PROVIDED DATA:
-*-*-

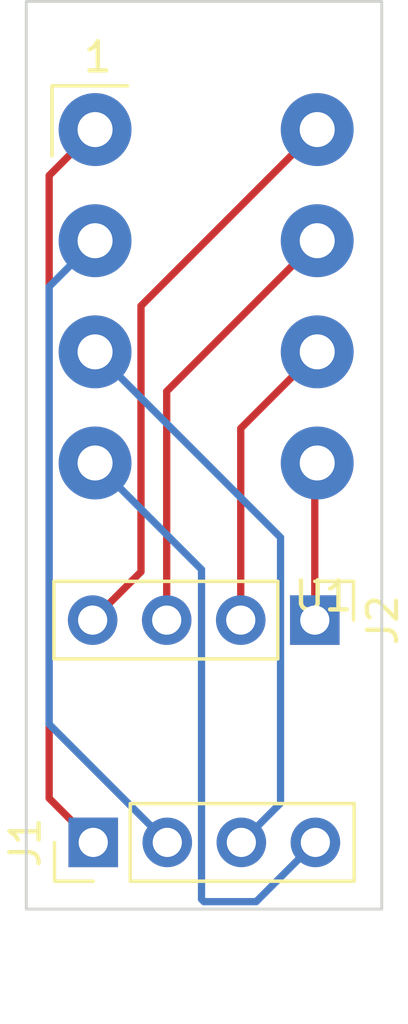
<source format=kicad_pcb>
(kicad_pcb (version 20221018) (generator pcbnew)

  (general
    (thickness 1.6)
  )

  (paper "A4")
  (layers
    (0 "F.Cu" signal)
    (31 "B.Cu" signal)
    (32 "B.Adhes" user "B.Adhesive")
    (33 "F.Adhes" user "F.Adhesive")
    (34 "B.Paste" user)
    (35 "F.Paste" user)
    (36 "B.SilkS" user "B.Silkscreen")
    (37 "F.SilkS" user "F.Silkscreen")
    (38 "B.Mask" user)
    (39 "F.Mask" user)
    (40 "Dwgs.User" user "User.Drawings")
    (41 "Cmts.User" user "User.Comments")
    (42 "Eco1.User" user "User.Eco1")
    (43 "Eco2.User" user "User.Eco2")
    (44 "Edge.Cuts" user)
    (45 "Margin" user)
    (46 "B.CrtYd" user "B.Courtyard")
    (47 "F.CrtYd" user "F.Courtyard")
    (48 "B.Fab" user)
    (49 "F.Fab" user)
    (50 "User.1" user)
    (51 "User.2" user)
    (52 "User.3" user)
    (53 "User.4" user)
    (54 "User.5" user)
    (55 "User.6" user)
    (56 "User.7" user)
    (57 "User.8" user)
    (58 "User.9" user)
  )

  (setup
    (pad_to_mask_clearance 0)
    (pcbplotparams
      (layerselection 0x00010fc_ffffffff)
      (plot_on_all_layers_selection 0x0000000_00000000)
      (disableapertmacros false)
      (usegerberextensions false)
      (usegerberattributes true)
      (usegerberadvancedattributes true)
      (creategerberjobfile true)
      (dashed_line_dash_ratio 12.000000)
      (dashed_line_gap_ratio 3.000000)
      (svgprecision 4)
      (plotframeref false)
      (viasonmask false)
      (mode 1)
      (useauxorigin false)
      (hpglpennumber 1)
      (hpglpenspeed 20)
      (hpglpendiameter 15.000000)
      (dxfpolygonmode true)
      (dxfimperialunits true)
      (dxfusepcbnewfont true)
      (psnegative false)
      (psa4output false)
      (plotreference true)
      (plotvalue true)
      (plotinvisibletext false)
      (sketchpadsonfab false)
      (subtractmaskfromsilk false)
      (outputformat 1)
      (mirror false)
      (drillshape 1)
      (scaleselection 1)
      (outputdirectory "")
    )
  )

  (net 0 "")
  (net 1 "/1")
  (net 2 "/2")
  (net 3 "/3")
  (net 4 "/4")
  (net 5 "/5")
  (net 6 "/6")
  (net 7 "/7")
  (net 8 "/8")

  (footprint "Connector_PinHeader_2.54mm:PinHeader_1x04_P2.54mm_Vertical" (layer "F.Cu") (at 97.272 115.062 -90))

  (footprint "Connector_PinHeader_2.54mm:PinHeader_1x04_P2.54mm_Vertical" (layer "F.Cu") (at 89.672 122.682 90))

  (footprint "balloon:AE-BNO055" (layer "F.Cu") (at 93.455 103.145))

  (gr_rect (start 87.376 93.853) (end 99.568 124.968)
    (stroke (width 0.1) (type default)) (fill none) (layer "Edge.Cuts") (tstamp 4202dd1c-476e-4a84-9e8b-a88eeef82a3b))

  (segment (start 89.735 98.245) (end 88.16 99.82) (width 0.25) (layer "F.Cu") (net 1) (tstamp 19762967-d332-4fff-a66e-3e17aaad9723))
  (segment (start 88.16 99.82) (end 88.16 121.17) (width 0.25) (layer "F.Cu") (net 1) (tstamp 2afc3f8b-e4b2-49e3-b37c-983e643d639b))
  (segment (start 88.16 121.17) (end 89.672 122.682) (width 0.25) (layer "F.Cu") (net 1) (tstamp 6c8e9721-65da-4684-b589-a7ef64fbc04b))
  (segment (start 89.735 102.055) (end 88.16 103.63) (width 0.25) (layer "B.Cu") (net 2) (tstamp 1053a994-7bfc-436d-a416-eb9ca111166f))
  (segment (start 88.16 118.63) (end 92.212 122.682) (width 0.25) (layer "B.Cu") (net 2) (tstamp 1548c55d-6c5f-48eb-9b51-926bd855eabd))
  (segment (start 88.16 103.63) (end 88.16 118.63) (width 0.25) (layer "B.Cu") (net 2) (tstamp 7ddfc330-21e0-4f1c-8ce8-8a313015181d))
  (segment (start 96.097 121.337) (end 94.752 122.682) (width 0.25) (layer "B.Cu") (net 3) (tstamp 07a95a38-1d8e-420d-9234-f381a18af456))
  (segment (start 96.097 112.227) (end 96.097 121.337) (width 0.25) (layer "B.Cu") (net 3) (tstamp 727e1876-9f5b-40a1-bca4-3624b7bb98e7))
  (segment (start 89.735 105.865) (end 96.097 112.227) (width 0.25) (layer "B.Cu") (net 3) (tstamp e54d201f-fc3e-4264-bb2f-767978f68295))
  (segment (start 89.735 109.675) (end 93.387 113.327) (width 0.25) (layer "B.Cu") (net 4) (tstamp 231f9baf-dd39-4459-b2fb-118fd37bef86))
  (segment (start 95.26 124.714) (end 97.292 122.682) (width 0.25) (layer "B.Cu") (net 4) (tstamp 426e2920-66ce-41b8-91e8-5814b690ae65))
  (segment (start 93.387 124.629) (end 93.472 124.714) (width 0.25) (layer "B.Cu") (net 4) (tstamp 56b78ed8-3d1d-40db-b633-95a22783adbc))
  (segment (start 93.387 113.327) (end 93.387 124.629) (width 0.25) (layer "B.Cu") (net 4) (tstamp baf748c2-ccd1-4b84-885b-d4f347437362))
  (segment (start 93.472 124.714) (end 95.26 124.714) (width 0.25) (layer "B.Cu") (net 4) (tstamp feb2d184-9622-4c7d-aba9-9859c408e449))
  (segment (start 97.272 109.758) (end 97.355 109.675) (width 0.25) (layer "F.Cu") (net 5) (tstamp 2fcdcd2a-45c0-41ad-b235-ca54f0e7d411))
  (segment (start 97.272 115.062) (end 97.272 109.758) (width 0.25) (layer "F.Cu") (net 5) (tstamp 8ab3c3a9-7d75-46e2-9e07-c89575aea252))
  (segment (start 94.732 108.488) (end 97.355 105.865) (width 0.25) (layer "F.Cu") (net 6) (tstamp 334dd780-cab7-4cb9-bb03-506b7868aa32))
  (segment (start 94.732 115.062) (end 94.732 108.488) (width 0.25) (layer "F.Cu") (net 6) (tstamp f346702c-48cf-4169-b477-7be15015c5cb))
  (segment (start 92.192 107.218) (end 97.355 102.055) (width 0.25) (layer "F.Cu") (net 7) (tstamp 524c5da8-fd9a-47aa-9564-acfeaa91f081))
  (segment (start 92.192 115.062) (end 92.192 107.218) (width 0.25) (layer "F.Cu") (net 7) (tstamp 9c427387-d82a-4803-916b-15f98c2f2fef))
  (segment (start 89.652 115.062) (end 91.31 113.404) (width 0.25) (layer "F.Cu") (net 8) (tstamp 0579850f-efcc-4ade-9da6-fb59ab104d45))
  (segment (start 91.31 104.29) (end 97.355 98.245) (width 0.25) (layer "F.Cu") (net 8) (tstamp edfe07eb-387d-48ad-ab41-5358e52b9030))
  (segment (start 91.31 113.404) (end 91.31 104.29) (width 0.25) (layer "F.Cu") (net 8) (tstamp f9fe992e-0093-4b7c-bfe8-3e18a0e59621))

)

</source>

-*-*-

WORK ORDER: Without any of the pictures, set the entries down again exactly as written.

THE ANSWER:
<source format=kicad_pcb>
(kicad_pcb (version 20221018) (generator pcbnew)

  (general
    (thickness 1.6)
  )

  (paper "A4")
  (layers
    (0 "F.Cu" signal)
    (31 "B.Cu" signal)
    (32 "B.Adhes" user "B.Adhesive")
    (33 "F.Adhes" user "F.Adhesive")
    (34 "B.Paste" user)
    (35 "F.Paste" user)
    (36 "B.SilkS" user "B.Silkscreen")
    (37 "F.SilkS" user "F.Silkscreen")
    (38 "B.Mask" user)
    (39 "F.Mask" user)
    (40 "Dwgs.User" user "User.Drawings")
    (41 "Cmts.User" user "User.Comments")
    (42 "Eco1.User" user "User.Eco1")
    (43 "Eco2.User" user "User.Eco2")
    (44 "Edge.Cuts" user)
    (45 "Margin" user)
    (46 "B.CrtYd" user "B.Courtyard")
    (47 "F.CrtYd" user "F.Courtyard")
    (48 "B.Fab" user)
    (49 "F.Fab" user)
    (50 "User.1" user)
    (51 "User.2" user)
    (52 "User.3" user)
    (53 "User.4" user)
    (54 "User.5" user)
    (55 "User.6" user)
    (56 "User.7" user)
    (57 "User.8" user)
    (58 "User.9" user)
  )

  (setup
    (pad_to_mask_clearance 0)
    (pcbplotparams
      (layerselection 0x00010fc_ffffffff)
      (plot_on_all_layers_selection 0x0000000_00000000)
      (disableapertmacros false)
      (usegerberextensions false)
      (usegerberattributes true)
      (usegerberadvancedattributes true)
      (creategerberjobfile true)
      (dashed_line_dash_ratio 12.000000)
      (dashed_line_gap_ratio 3.000000)
      (svgprecision 4)
      (plotframeref false)
      (viasonmask false)
      (mode 1)
      (useauxorigin false)
      (hpglpennumber 1)
      (hpglpenspeed 20)
      (hpglpendiameter 15.000000)
      (dxfpolygonmode true)
      (dxfimperialunits true)
      (dxfusepcbnewfont true)
      (psnegative false)
      (psa4output false)
      (plotreference true)
      (plotvalue true)
      (plotinvisibletext false)
      (sketchpadsonfab false)
      (subtractmaskfromsilk false)
      (outputformat 1)
      (mirror false)
      (drillshape 1)
      (scaleselection 1)
      (outputdirectory "")
    )
  )

  (net 0 "")
  (net 1 "/1")
  (net 2 "/2")
  (net 3 "/3")
  (net 4 "/4")
  (net 5 "/5")
  (net 6 "/6")
  (net 7 "/7")
  (net 8 "/8")

  (footprint "Connector_PinHeader_2.54mm:PinHeader_1x04_P2.54mm_Vertical" (layer "F.Cu") (at 97.272 115.062 -90))

  (footprint "Connector_PinHeader_2.54mm:PinHeader_1x04_P2.54mm_Vertical" (layer "F.Cu") (at 89.672 122.682 90))

  (footprint "balloon:AE-BNO055" (layer "F.Cu") (at 93.455 103.145))

  (gr_rect (start 87.376 93.853) (end 99.568 124.968)
    (stroke (width 0.1) (type default)) (fill none) (layer "Edge.Cuts") (tstamp 4202dd1c-476e-4a84-9e8b-a88eeef82a3b))

  (segment (start 89.735 98.245) (end 88.16 99.82) (width 0.25) (layer "F.Cu") (net 1) (tstamp 19762967-d332-4fff-a66e-3e17aaad9723))
  (segment (start 88.16 99.82) (end 88.16 121.17) (width 0.25) (layer "F.Cu") (net 1) (tstamp 2afc3f8b-e4b2-49e3-b37c-983e643d639b))
  (segment (start 88.16 121.17) (end 89.672 122.682) (width 0.25) (layer "F.Cu") (net 1) (tstamp 6c8e9721-65da-4684-b589-a7ef64fbc04b))
  (segment (start 89.735 102.055) (end 88.16 103.63) (width 0.25) (layer "B.Cu") (net 2) (tstamp 1053a994-7bfc-436d-a416-eb9ca111166f))
  (segment (start 88.16 118.63) (end 92.212 122.682) (width 0.25) (layer "B.Cu") (net 2) (tstamp 1548c55d-6c5f-48eb-9b51-926bd855eabd))
  (segment (start 88.16 103.63) (end 88.16 118.63) (width 0.25) (layer "B.Cu") (net 2) (tstamp 7ddfc330-21e0-4f1c-8ce8-8a313015181d))
  (segment (start 96.097 121.337) (end 94.752 122.682) (width 0.25) (layer "B.Cu") (net 3) (tstamp 07a95a38-1d8e-420d-9234-f381a18af456))
  (segment (start 96.097 112.227) (end 96.097 121.337) (width 0.25) (layer "B.Cu") (net 3) (tstamp 727e1876-9f5b-40a1-bca4-3624b7bb98e7))
  (segment (start 89.735 105.865) (end 96.097 112.227) (width 0.25) (layer "B.Cu") (net 3) (tstamp e54d201f-fc3e-4264-bb2f-767978f68295))
  (segment (start 89.735 109.675) (end 93.387 113.327) (width 0.25) (layer "B.Cu") (net 4) (tstamp 231f9baf-dd39-4459-b2fb-118fd37bef86))
  (segment (start 95.26 124.714) (end 97.292 122.682) (width 0.25) (layer "B.Cu") (net 4) (tstamp 426e2920-66ce-41b8-91e8-5814b690ae65))
  (segment (start 93.387 124.629) (end 93.472 124.714) (width 0.25) (layer "B.Cu") (net 4) (tstamp 56b78ed8-3d1d-40db-b633-95a22783adbc))
  (segment (start 93.387 113.327) (end 93.387 124.629) (width 0.25) (layer "B.Cu") (net 4) (tstamp baf748c2-ccd1-4b84-885b-d4f347437362))
  (segment (start 93.472 124.714) (end 95.26 124.714) (width 0.25) (layer "B.Cu") (net 4) (tstamp feb2d184-9622-4c7d-aba9-9859c408e449))
  (segment (start 97.272 109.758) (end 97.355 109.675) (width 0.25) (layer "F.Cu") (net 5) (tstamp 2fcdcd2a-45c0-41ad-b235-ca54f0e7d411))
  (segment (start 97.272 115.062) (end 97.272 109.758) (width 0.25) (layer "F.Cu") (net 5) (tstamp 8ab3c3a9-7d75-46e2-9e07-c89575aea252))
  (segment (start 94.732 108.488) (end 97.355 105.865) (width 0.25) (layer "F.Cu") (net 6) (tstamp 334dd780-cab7-4cb9-bb03-506b7868aa32))
  (segment (start 94.732 115.062) (end 94.732 108.488) (width 0.25) (layer "F.Cu") (net 6) (tstamp f346702c-48cf-4169-b477-7be15015c5cb))
  (segment (start 92.192 107.218) (end 97.355 102.055) (width 0.25) (layer "F.Cu") (net 7) (tstamp 524c5da8-fd9a-47aa-9564-acfeaa91f081))
  (segment (start 92.192 115.062) (end 92.192 107.218) (width 0.25) (layer "F.Cu") (net 7) (tstamp 9c427387-d82a-4803-916b-15f98c2f2fef))
  (segment (start 89.652 115.062) (end 91.31 113.404) (width 0.25) (layer "F.Cu") (net 8) (tstamp 0579850f-efcc-4ade-9da6-fb59ab104d45))
  (segment (start 91.31 104.29) (end 97.355 98.245) (width 0.25) (layer "F.Cu") (net 8) (tstamp edfe07eb-387d-48ad-ab41-5358e52b9030))
  (segment (start 91.31 113.404) (end 91.31 104.29) (width 0.25) (layer "F.Cu") (net 8) (tstamp f9fe992e-0093-4b7c-bfe8-3e18a0e59621))

)

</source>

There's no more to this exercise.